NorStore - Norwegian Storage Infrastructure
Mission statement
The objective of the project is to establish and maintain a national infrastructure for the curation of digital scientific data. The infrastructure will provide services for easy and secure access to distributed storage resources, facilitate the creation and use of digital scientific repositories, provide large aggregate capacities for storage and data transfer, and optimize the utilization of the overall storage capacity.
Long-term objectives include:
- to operate a reliable national infrastructure for storage of digital data that is available for Norwegian research
- deploy and enable the development of services for data curation that add value to the existing e-Infrastructure
- provide capacity and services for the long-term storage of digital data
- to facilitate the establishment of digital scientific repositories in a broad range of scientific and technological applications
- to enable the Norwegian research community to (automatically) benefit from the advances in storage technologies
- contribute to the unification of interfaces to storage resources within Norway and abroad.
The sizes of digital data sets in science have increased considerably over the last years, especially in natural sciences like earth sciences and physics. For certain areas, high-resolution data is collected from real-time instruments (e.g., sensors) and large complex distributed databases are used. In other cases, large quantities of data are being generated during long computer simulations and visualization.
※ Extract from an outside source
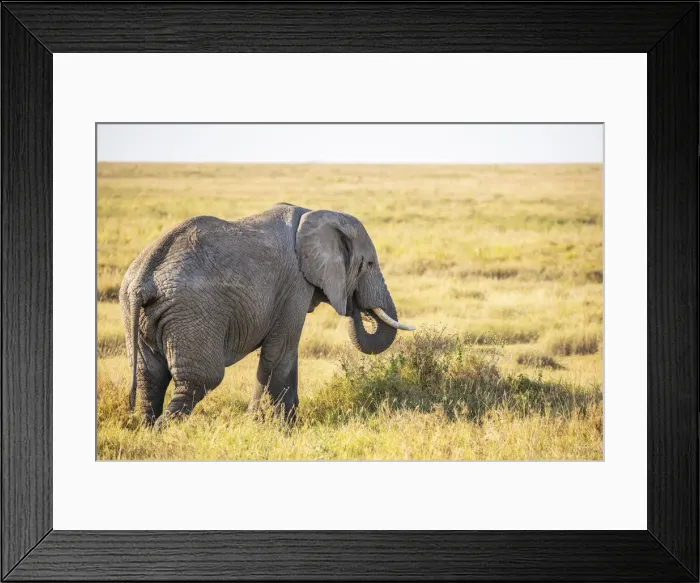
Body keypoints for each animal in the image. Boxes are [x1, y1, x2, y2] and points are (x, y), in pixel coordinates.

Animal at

For many of these cases, data cannot easily be regenerated and must be stored (archived) over longer periods of time. There is a clear need for a national storage infrastructure that develops strategies and policies for coordinated distributed data management, repositories, and related services.
The survival of digital (scientific) information depends on a hierarchy of constantly shifting technologies — hardware, storage media, operating systems, applications software and middleware. It also relies on tacit knowledge that is external to the data. A national infrastructure for digital data must be able to efficiently handle different types of data that originate from different sources and the ways in which data is stored, retrieved and manipulated. There is a need for temporary storage (for data that is stored locally or only for a short period), permanent storage (for data that is used repeatedly or data that cannot not easily be regenerated) and long-term storage (for data that is accessed infrequently, e.g., from completed projects). Each of these types of storage has different performance requirements. Factors that also must be taken into account are the data set sizes and their composition (e.g., granularity), the complexity of data sets, data formats, the value and expiration of data, and data access patterns.
The project will establish an infrastructure such that data sets will be transparently available across the national e-Infrastructure. In addition, the aim is to decouple (permanent and long-term) storage from other resources in the e-Infrastructure (e.g., computers) such that resources can be removed without interrupting the access to relevant data. A consequence of introducing such mechanisms will be that data that is needed (or generated) on a specific resource may be stored remotely. The mechanisms must be advanced enough such that data is transferred reliably throughout the national infrastructure, and data locality, data replication, and (network) latency hiding are properly taken care of.
The national infrastructure will enhance data reuse by facilitating and promoting the use of data repositories that can be used by geographically dispersed research groups that need to share data sets and databases. The national infrastructure will eventually also enhance data reusability by providing a variety of services for data curation, retrieval, (re)location, publishing, formatting, replication, etc.
The project will base its activity primarily on demonstrated user needs.
In 2007, the project aims to address important issues like initial specification of the infrastructure, choice of technologies, international developments, what level of curation is appropriate, thereby accumulating experience. The main activity in 2007 will be the investment in hardware to establish the initial infrastructure. The investments (and specification) must be such that the initial infrastructure can be expanded and upgraded in a cost-efficient manner in the coming years.
The establishment of the infrastructure must be in line with international developments and standards in the area of storage services and data management. The project will involve international competence in the activity. This includes for example the competence available in the other Nordic countries and the Nordic Data Grid Facility (NDGF).